Conclusion: The transfer pricing adjustment was deleted and TNMM at entity level was held to be the most appropriate method, in favour of the assessee.
Issue (ii): Whether the adjustment arising from the intimation under section 143(1) on reversal of provisions was sustainable.
Analysis: The disputed provisions had already been disallowed in the year of creation, and their reversal during the year could not again be brought to tax without resulting in double taxation. The assessee also placed a revised tax audit report and auditor's certificate to explain the mismatch, but the factual verification of the earlier disallowance and the reconciliation needed to be examined by the Assessing Officer. The proper course was therefore to restore the matter for limited verification and fresh decision after affording opportunity of hearing.

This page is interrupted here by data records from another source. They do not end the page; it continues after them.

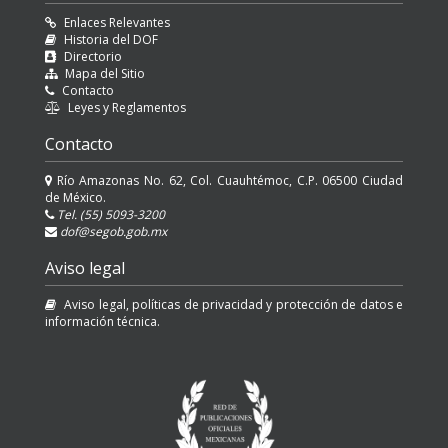
Enlaces Relevantes
Historia del DOF
Directorio
Mapa del Sitio
Contacto
Leyes y Reglamentos
Contacto
Río Amazonas No. 62, Col. Cuauhtémoc, C.P. 06500 Ciudad
de México.
Tel. (55) 5093-3200
dof@segob.gob.mx
Aviso legal
Aviso legal, políticas de privacidad y protección de datos e
información técnica.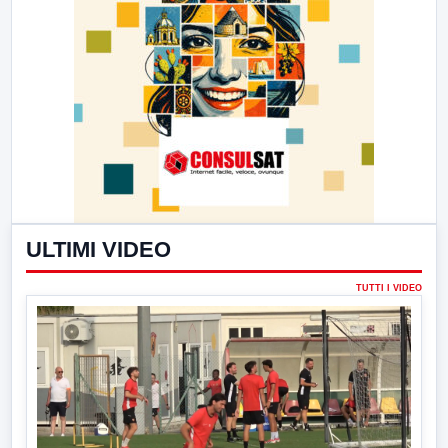
ULTIMI VIDEO
TUTTI I VIDEO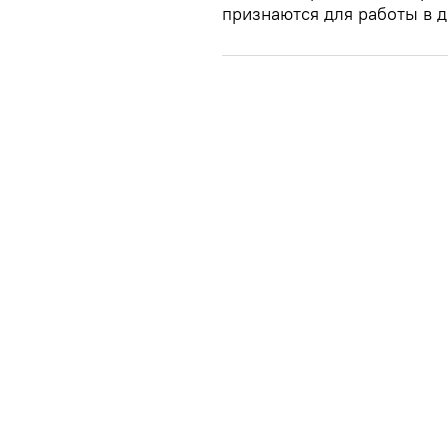
признаются для работы в д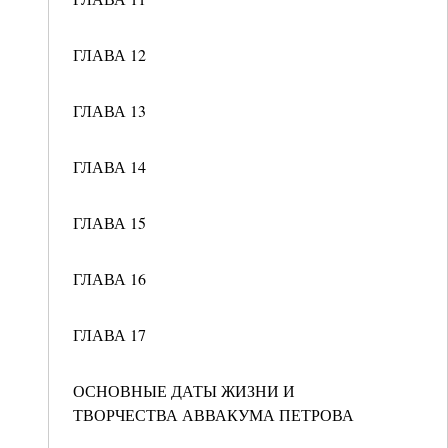
ГЛАВА 12
ГЛАВА 13
ГЛАВА 14
ГЛАВА 15
ГЛАВА 16
ГЛАВА 17
ОСНОВНЫЕ ДАТЫ ЖИЗНИ И
ТВОРЧЕСТВА АВВАКУМА ПЕТРОВА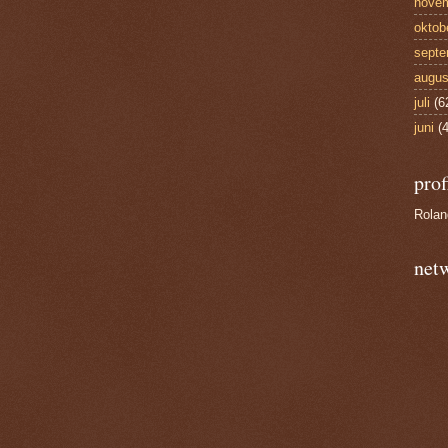
nove
oktob
septe
augus
juli
(6
juni
(4
prof
Rola
net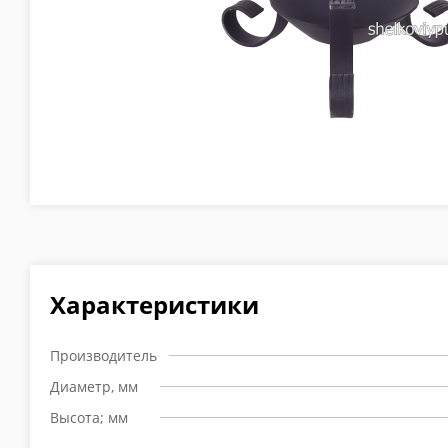
Характеристики
Производитель
Диаметр, мм
Высота; мм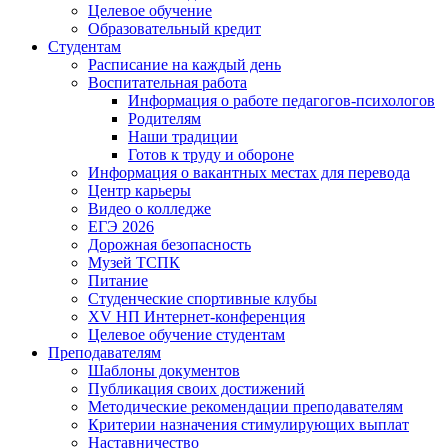
Целевое обучение
Образовательный кредит
Студентам
Расписание на каждый день
Воспитательная работа
Информация о работе педагогов-психологов
Родителям
Наши традиции
Готов к труду и обороне
Информация о вакантных местах для перевода
Центр карьеры
Видео о колледже
ЕГЭ 2026
Дорожная безопасность
Музей ТСПК
Питание
Студенческие спортивные клубы
XV НП Интернет-конференция
Целевое обучение студентам
Преподавателям
Шаблоны документов
Публикация своих достижений
Методические рекомендации преподавателям
Критерии назначения стимулирующих выплат
Наставничество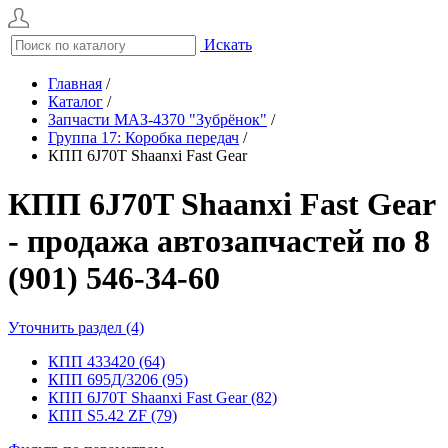
Искать
Главная
/
Каталог
/
Запчасти МАЗ-4370 "Зубрёнок"
/
Группа 17: Коробка передач
/
КПП 6J70T Shaanxi Fast Gear
КПП 6J70T Shaanxi Fast Gear
- продажа автозапчастей по 8
(901) 546-34-60
Уточнить раздел (4)
КПП 433420 (64)
КПП 695Д/3206 (95)
КПП 6J70T Shaanxi Fast Gear (82)
КПП S5.42 ZF (79)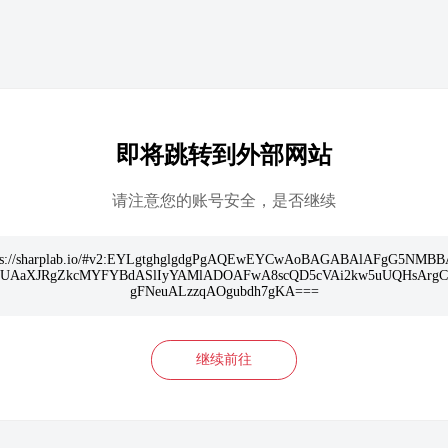
即将跳转到外部网站
请注意您的账号安全，是否继续
ps://sharplab.io/#v2:EYLgtghglgdgPgAQEwEYCwAoBAGABAlAFgG5NMB
cUAaXJRgZkcMYFYBdASlIyYAMlADOAFwA8scQD5cVAi2kw5uUQHsArgC
gFNeuALzzqAOgubdh7gKA===
继续前往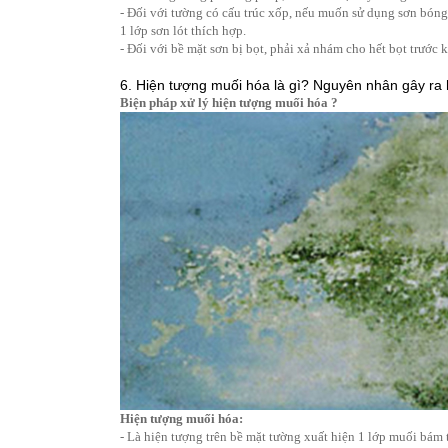
- Đối với tường có cấu trúc xốp, nếu muốn sử dụng sơn bóng 
1 lớp sơn lót thích hợp.
- Đối với bề mặt sơn bị bọt, phải xả nhám cho hết bọt trước k
6. Hiện tượng muối hóa là gì? Nguyên nhân gây ra
Biện pháp xử lý hiện tượng muối hóa ?
Hiện tượng muối hóa:
- Là hiện tượng trên bề mặt tường xuất hiện 1 lớp muối bám 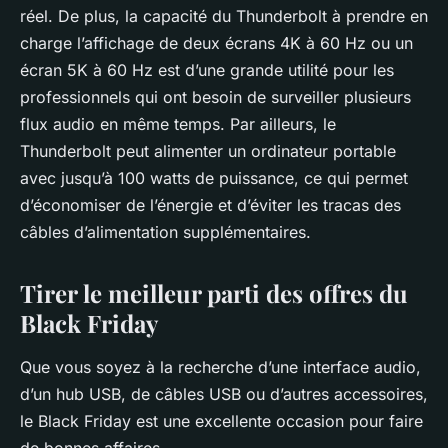
réel. De plus, la capacité du Thunderbolt à prendre en
charge l’affichage de deux écrans 4K à 60 Hz ou un
écran 5K à 60 Hz est d’une grande utilité pour les
professionnels qui ont besoin de surveiller plusieurs
flux audio en même temps. Par ailleurs, le
Thunderbolt peut alimenter un ordinateur portable
avec jusqu’à 100 watts de puissance, ce qui permet
d’économiser de l’énergie et d’éviter les tracas des
câbles d’alimentation supplémentaires.
Tirer le meilleur parti des offres du
Black Friday
Que vous soyez à la recherche d’une interface audio,
d’un hub USB, de câbles USB ou d’autres accessoires,
le Black Friday est une excellente occasion pour faire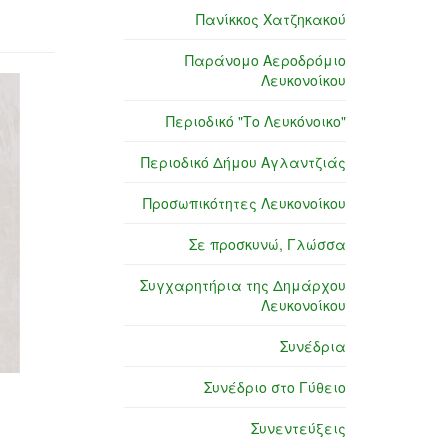
Πανίκκος Χατζηκακού
Παράνομο Αεροδρόμιο
Λευκονοίκου
Περιοδικό "Το Λευκόνοικο"
Περιοδικό Δήμου Αγλαντζιάς
Προσωπικότητες Λευκονοίκου
Σε προσκυνώ, Γλώσσα
Συγχαρητήρια της Δημάρχου
Λευκονοίκου
Συνέδρια
Συνέδριο στο Γύθειο
Συνεντεύξεις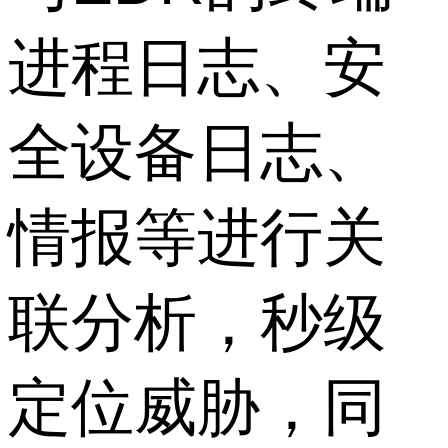
进程日志、安
全设备日志、
情报等进行关
联分析，秒级
定位威胁，同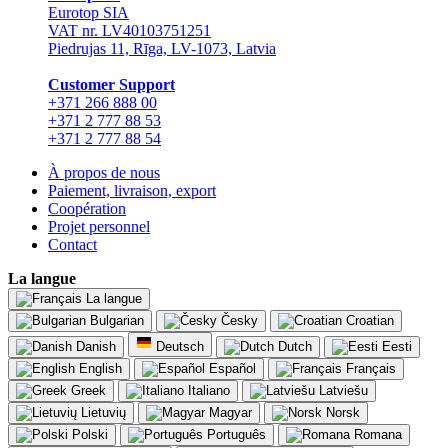
Eurotop SIA
VAT nr. LV40103751251
Piedrujas 11, Rīga, LV-1073, Latvia
Сustomer Support
+371 266 888 00
+371 2 777 88 53
+371 2 777 88 54
À propos de nous
Paiement, livraison, export
Coopération
Projet personnel
Contact
La langue
La langue
Bulgarian
Česky
Croatian
Danish
Deutsch
Dutch
Eesti
English
Español
Français
Greek
Italiano
Latviešu
Lietuvių
Magyar
Norsk
Polski
Português
Romana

Conclusion: The issue was remanded to the Assessing Officer for verification and was allowed for statistical purposes, in favour of the assessee.
Issue (iii): Whether the short grant of TDS/TCS credit required verification and correction.
Analysis: Grant of credit for TDS and TCS was verification-based and consequential in nature. The claim required examination of Form 26AS/AIS and supporting evidence, and due credit was to be allowed after verification.
Conclusion: The issue was restored to the Assessing Officer for verification and was allowed for statistical purposes, in favour of the assessee.
Final Conclusion: The appeal succeeded on the transfer pricing issue and the remaining issues were sent back for verification, resulting in an overall disposal in favour of the assessee on a statistical basis.
Ratio Decidendi: Where identical facts in the assessee's own case have been consistently decided in its favour, the Tribunal should follow the settled view in the absence of any material factual change; and an adjustment that would tax the same item twice cannot be sustained without verification of the underlying claim.